## INSTRUCTIONS FOR THE TASK
Which lines in the records below contain the word "front"? Report each of them.

## EXERCISE DATA

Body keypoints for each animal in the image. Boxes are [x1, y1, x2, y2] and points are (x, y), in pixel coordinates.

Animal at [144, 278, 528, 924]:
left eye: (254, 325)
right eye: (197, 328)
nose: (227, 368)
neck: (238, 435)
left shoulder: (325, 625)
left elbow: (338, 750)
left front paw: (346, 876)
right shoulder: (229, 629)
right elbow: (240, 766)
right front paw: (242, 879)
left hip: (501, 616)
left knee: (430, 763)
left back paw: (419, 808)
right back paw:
--
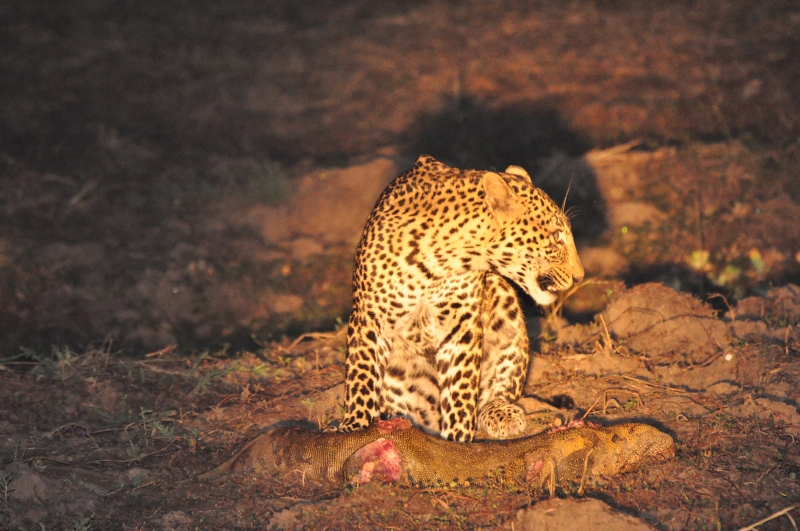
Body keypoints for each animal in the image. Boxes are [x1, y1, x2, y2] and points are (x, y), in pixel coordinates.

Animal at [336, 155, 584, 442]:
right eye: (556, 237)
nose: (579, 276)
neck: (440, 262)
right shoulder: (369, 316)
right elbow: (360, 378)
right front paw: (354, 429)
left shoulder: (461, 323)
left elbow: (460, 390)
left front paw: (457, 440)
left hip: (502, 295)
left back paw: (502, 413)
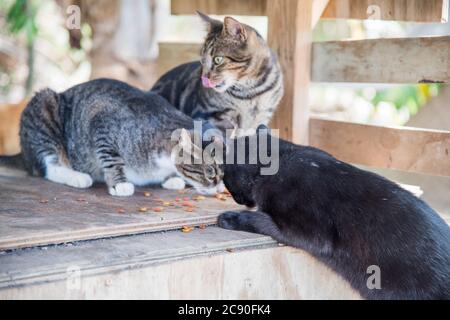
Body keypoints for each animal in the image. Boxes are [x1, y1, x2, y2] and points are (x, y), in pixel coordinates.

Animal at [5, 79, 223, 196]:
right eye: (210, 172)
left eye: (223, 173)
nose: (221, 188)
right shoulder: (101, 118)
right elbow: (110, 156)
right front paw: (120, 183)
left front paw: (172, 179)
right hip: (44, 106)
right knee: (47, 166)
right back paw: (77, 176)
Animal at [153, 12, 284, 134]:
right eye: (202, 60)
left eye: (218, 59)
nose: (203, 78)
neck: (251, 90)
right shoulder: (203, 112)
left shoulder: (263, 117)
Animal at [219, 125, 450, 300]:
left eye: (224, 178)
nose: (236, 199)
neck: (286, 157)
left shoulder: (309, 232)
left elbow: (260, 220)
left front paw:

## ANSWER TO THIS PROBLEM
left front paw: (346, 876)
right front paw: (242, 879)
right front paw: (354, 429)
left front paw: (457, 440)
right front paw: (120, 183)
left front paw: (172, 179)
left front paw:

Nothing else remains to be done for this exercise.